*Text excerpt*:
^^^^^^^^
Summary of Natyashastra
In the arts, it is highly common for performers such as musicians, dancers, actresses, and actors to express a wide range of events and feelings from their lives through song, dance, drama, and action. According to Vedic literature, the primary modes of expression used during Vedic rites and sacrifices were singing, dancing, and debate. A number of verses in the Vedas make mention to music, dancing, speech, and other actions that are generally performed during religious rites, celebrations, and festivals.Thus, Bharata’s Natyashastra systematised the art of music and dance, which were highly developed throughout the Vedic period. He distilled and formalised the laws governing music, dance, and theatre. Not just these three, but all of the other prerequisites for authors and actors, such as understanding of grammar, prosody, rhetoric, and rasa bhava, are also discussed explicitly in this text. In any encyclopaedic treatise on dramatic art, his Natya Shastra with its 36 chapters covers the writing of drama and its production. It is known as the Natyaveda because the word or speech is derived from Rigveda music, the song is derived from Samaveda, the skill of playing theatrical expressions is derived from Yajurveda, and the elements of Rasa are derived from Athervaveda.
^^^^^^^^
*Supplied material*:
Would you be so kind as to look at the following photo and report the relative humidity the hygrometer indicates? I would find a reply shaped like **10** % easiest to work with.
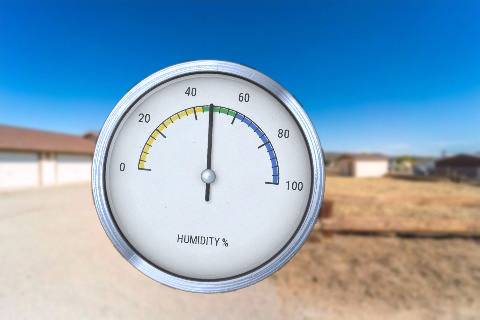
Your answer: **48** %
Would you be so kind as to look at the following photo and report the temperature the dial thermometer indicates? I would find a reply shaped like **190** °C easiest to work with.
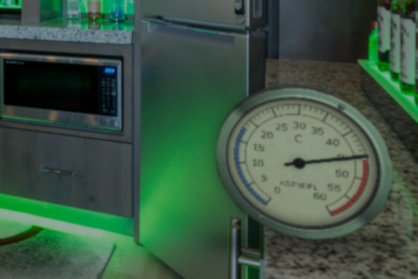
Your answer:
^^^^^^^^
*Problems and tasks*:
A - According to the Natyashastra summary, how many chapters does the Natya Shastra have?
B - Extend the Natyashastra summary with a few sentences that pick up after its last one.
The lines have nothing to do with the Natyashastra summary.

*Answers to the exercises*:
A - 36 chapters.

B -
Numerous authors prior to Bharata, such as Parasara, Shilali, Krishashva, Kohala, Dantila, Thumbura, Narada Nandi, and Shandilya, wrote about the fundamentals of dance, but the original writings are no longer available. Bharata modified, added dramatic laws and norms, and created a complete work replete with minute aspects of dramatic art.
This composition is considered to have been composed between 200 BC and 200 AD. Natya Shastra’s technical words are present in the Ramayana and Mahabharata. Kalidasa fully accredits Bharatamuni with Natyashastra (Vikramorvashiya-II-7, Kumarasambhava 7-91), and so he can be put before Kalidasa. Considering allusions in Panini’s Ashtadhyayi and the Kharavela Hathigumfa inscription, scholars believe that Bharata thrived before to the Christian era, most likely during the second century B.C.
We now have Abhinavagupata’s commentary on the Natya Shastra.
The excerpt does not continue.